Open debate and analysis about the political crisis, which involves putting forward theories supported by evidence, in order that others can critique such ideas, is blocked. As a result people are reduced to discussing rumours and conspiracy theories and making indirect allusions to powerful and absolutist forces which are supposedly controlling Thai society. Whose interests are served by this?
The 2006 military coup against Taksin Shinawat’s elected government was staged by soldiers wearing yellow royalist arm bands. Photos of the generals talking to the monarch were widely publicised. The initial military junta also called itself the “Council for Democratic Reform under Constitutional Monarchy”. There was a crude message in all this. The military has a long history of seeking royalist legitimacy for its destruction of democracy. It is in the military’s interests to stifle any discussion about the appropriateness or truth of these claims to legitimacy. The same can be said for the Yellow Shirts and Sutep’s mob today. Given the grey area covering the roles of the elites, many ordinary people could be forgiven for mistakenly thinking along the same lines as Kotee.
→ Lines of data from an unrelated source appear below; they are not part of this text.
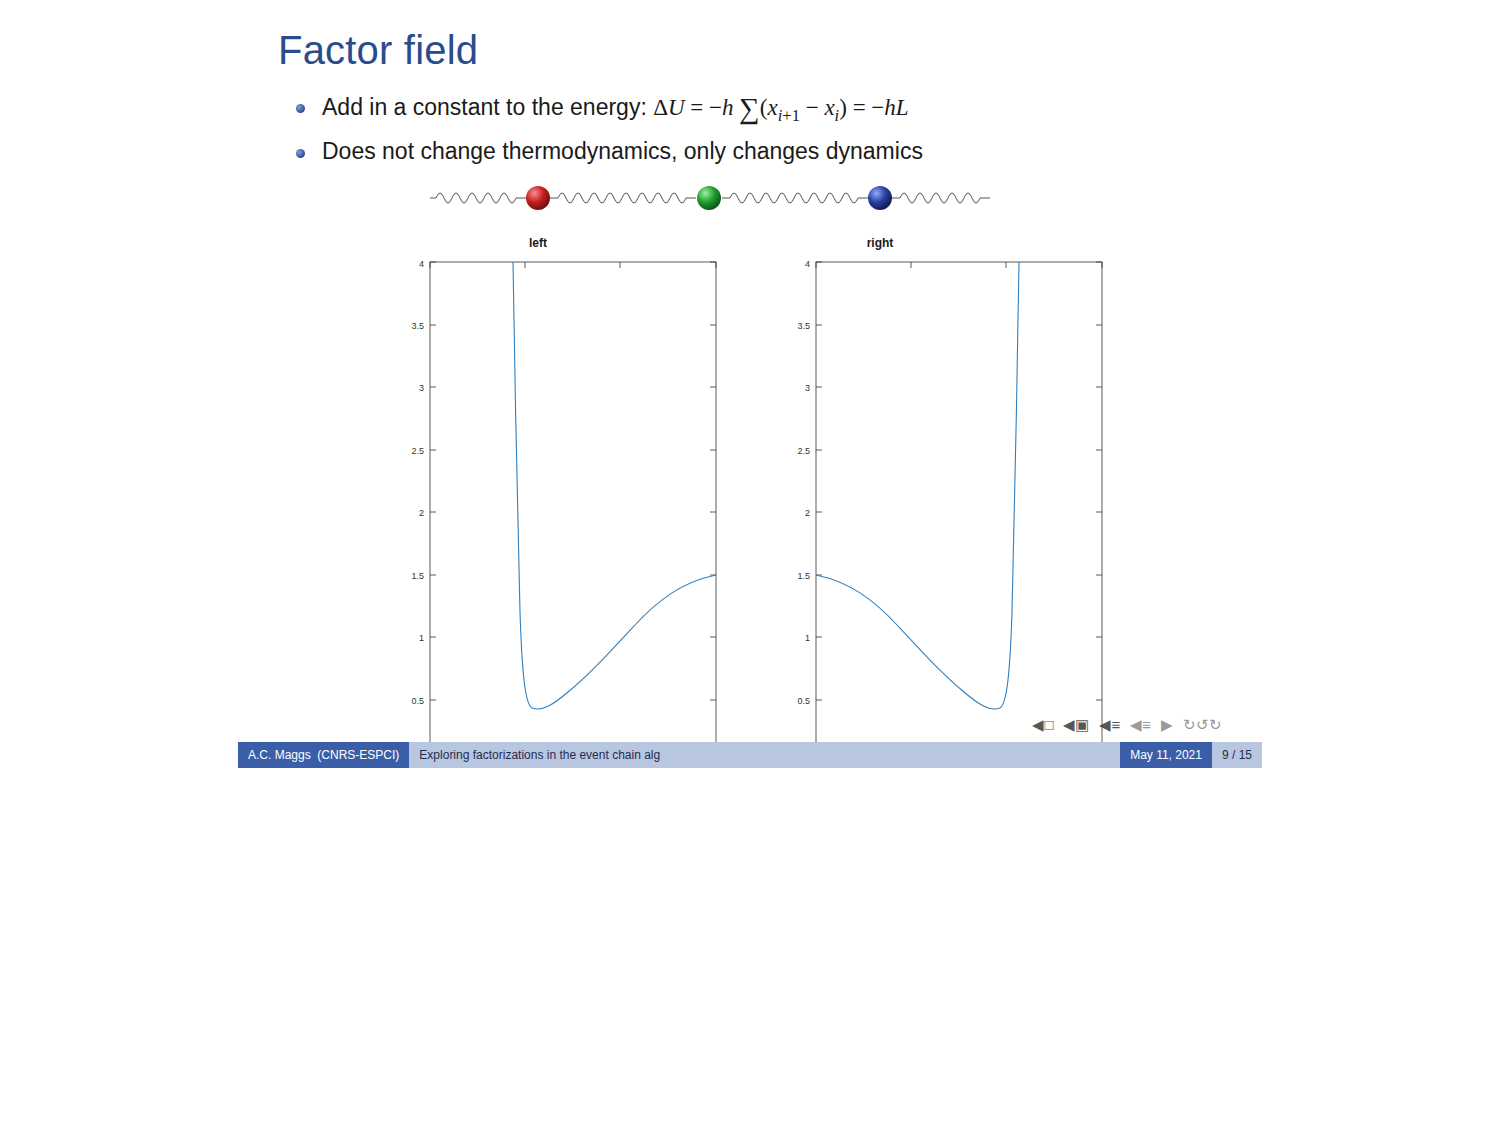Factor field
Add in a constant to the energy: ΔU = −h ∑(xi+1 − xi) = −hL
Does not change thermodynamics, only changes dynamics
left right
0 0.5 1 1.5 2 2.5 3 3.5 4 0 1 2 3 x
0 0.5 1 1.5 2 2.5 3 3.5 4 0 1 2 3 x
Choose the special value h = P
◀□ ◀▣ ◀≡ ◀≡ ▶ ↻↺↻
A.C. Maggs (CNRS-ESPCI)
Exploring factorizations in the event chain alg
May 11, 2021
9 / 15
Allusions to unnamed, powerful and absolutist forces which are supposedly controlling Thai society is also beneficial to the conservative elites because it is a message that implies that resistance is pointless. It is also a message that lets the military off the hook. Conversely this also benefits Taksin, Yingluk and Pua Thai because it is such a convenient excuse to hold back on any real change, move towards a grubby compromise with the anti-democrats and calm down the more impatient Red Shirts. This has been the aim of Pua Thai since the election victory of 2011.
Yingluk and Pua Thai’s demands that Kotee be arrested and their continuing support for the lèse majesté law is also useful in countering the conservatives’ ridiculous accusations that Taksin is some kind of “republican”, when in fact he shares the conservatives’ views on the monarchy. Monarchies in Western Europe are useful in supporting the ideology that there is a “natural hierarchy” even in a capitalist democratic society.
Any meaningful democratic reform of Thai society needs to include the removal of the lèse majesté law and the release of political prisoners like Somyot Pruksakasemsuk or Da Torpedo.